Proposals by an Israeli government-appointed committee on increasing competitiveness in the economy are “unwise” and “seriously misguided,” Ronald Gilson, a professor at Columbia Law School and Stanford Law School, said in an interview in Jerusalem.
Gilson and Yale Law School professor Alan Schwartz represented Tel Aviv-traded Gazit Globe Ltd. and Alony Hetz Properties & Investments Ltd. in hearings before the committee. The companies are among those that will be affected by the panel’s recommendations and chose to submit their objections to the proposals.
Gilson’s findings relate to the committee’s recommendations for the corporate governance of Israeli corporations organized as pyramids. The panel said its recommendations will help to strengthen the position of minority shareholders and encourage activism of institutional investors.
A pyramid was defined by the committee as a chain of companies or several chains, at the top of which there is a joint controlling shareholder. Each company in the chain controls the company directly below it, but doesn’t hold 100 percent of the equity.
On why the proposals are unnecessary:
“The committee’s recommendations are seriously misguided. The recommendations ignore the ability of courts, especially the new Israeli corporate court, to police self-interested transactions.”
On the detrimental effect of the proposals on entrepreneurship:
“These recommendations not only are unwise. They would materially deter entrepreneurs from creating Israeli companies.”

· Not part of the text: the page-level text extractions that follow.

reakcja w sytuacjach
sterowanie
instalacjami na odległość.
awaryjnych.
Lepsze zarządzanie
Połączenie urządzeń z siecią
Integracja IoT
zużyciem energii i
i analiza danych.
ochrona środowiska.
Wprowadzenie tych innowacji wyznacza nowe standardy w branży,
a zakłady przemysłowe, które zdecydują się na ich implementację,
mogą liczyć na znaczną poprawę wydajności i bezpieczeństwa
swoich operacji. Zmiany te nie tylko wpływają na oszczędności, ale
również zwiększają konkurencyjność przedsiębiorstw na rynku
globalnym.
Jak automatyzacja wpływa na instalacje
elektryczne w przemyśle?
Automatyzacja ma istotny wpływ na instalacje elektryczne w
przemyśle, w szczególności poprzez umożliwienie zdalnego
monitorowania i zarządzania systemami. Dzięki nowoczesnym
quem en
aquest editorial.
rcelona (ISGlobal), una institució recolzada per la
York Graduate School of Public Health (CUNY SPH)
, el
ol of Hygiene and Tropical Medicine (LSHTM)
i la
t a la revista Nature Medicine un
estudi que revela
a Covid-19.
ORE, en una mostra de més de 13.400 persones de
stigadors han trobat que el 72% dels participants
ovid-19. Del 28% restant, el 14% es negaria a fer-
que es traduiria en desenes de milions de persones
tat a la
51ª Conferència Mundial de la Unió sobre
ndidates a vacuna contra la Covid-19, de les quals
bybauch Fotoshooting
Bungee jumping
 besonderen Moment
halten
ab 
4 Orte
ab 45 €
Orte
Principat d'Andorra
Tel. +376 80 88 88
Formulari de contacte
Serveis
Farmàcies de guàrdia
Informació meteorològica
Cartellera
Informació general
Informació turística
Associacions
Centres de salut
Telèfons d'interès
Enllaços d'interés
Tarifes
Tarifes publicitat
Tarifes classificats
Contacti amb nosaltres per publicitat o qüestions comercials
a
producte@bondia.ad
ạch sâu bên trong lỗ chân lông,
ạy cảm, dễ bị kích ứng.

On how the proposals may encourage entrepreneurs to locate in other countries:
“No other advanced country imposes such costly and inapt restrictions on the governance of public companies. An entrepreneur with a choice -- most of them -- would locate in more hospitable jurisdictions.”
On why the proposed rules aren’t needed:
“The usual methods of controlling self-dealing -- approval by a majority of the minority and judicial review -- can effectively deter these duty-of-loyalty violations. The ability of the law to act is particularly strong in Israel, which recently created a special corporate court that can police loyalty violations.”
On the ability of the Israeli legal system to cope with self-dealing:
“The recommendations aren’t desirable because they operate to eliminate a way of organizing business that’s commonplace in the world. The better alternative is focusing on the potential for these groups doing bad things, and the Israeli legal system is perfectly capable of doing that.”
On the potential for harm to jobs and investment:
“The first response if the recommendations are adopted is for companies to change where they incorporate. That constrains one way in which the Israeli government can regulate companies. If the government then moves to regulate the actual behavior of companies, their response may be to move the activity, and that is harmful, in terms of jobs and investment.”
On the possibility that the proposals may be politically motivated:
“The puzzle I have with the recommendations is this disconnect between what they say the problem is -- interested transactions -- and the solution, which is to discriminate against the form of organization. That’s a big mistake and it’s a pretty obvious mistake. It leads me to speculate that this is really about something else: That it is an effort to discriminate against a business form, which because of political or other reasons, the business form is associated with something political that people don’t like, which would at least explain what they are doing but wouldn’t justify it.”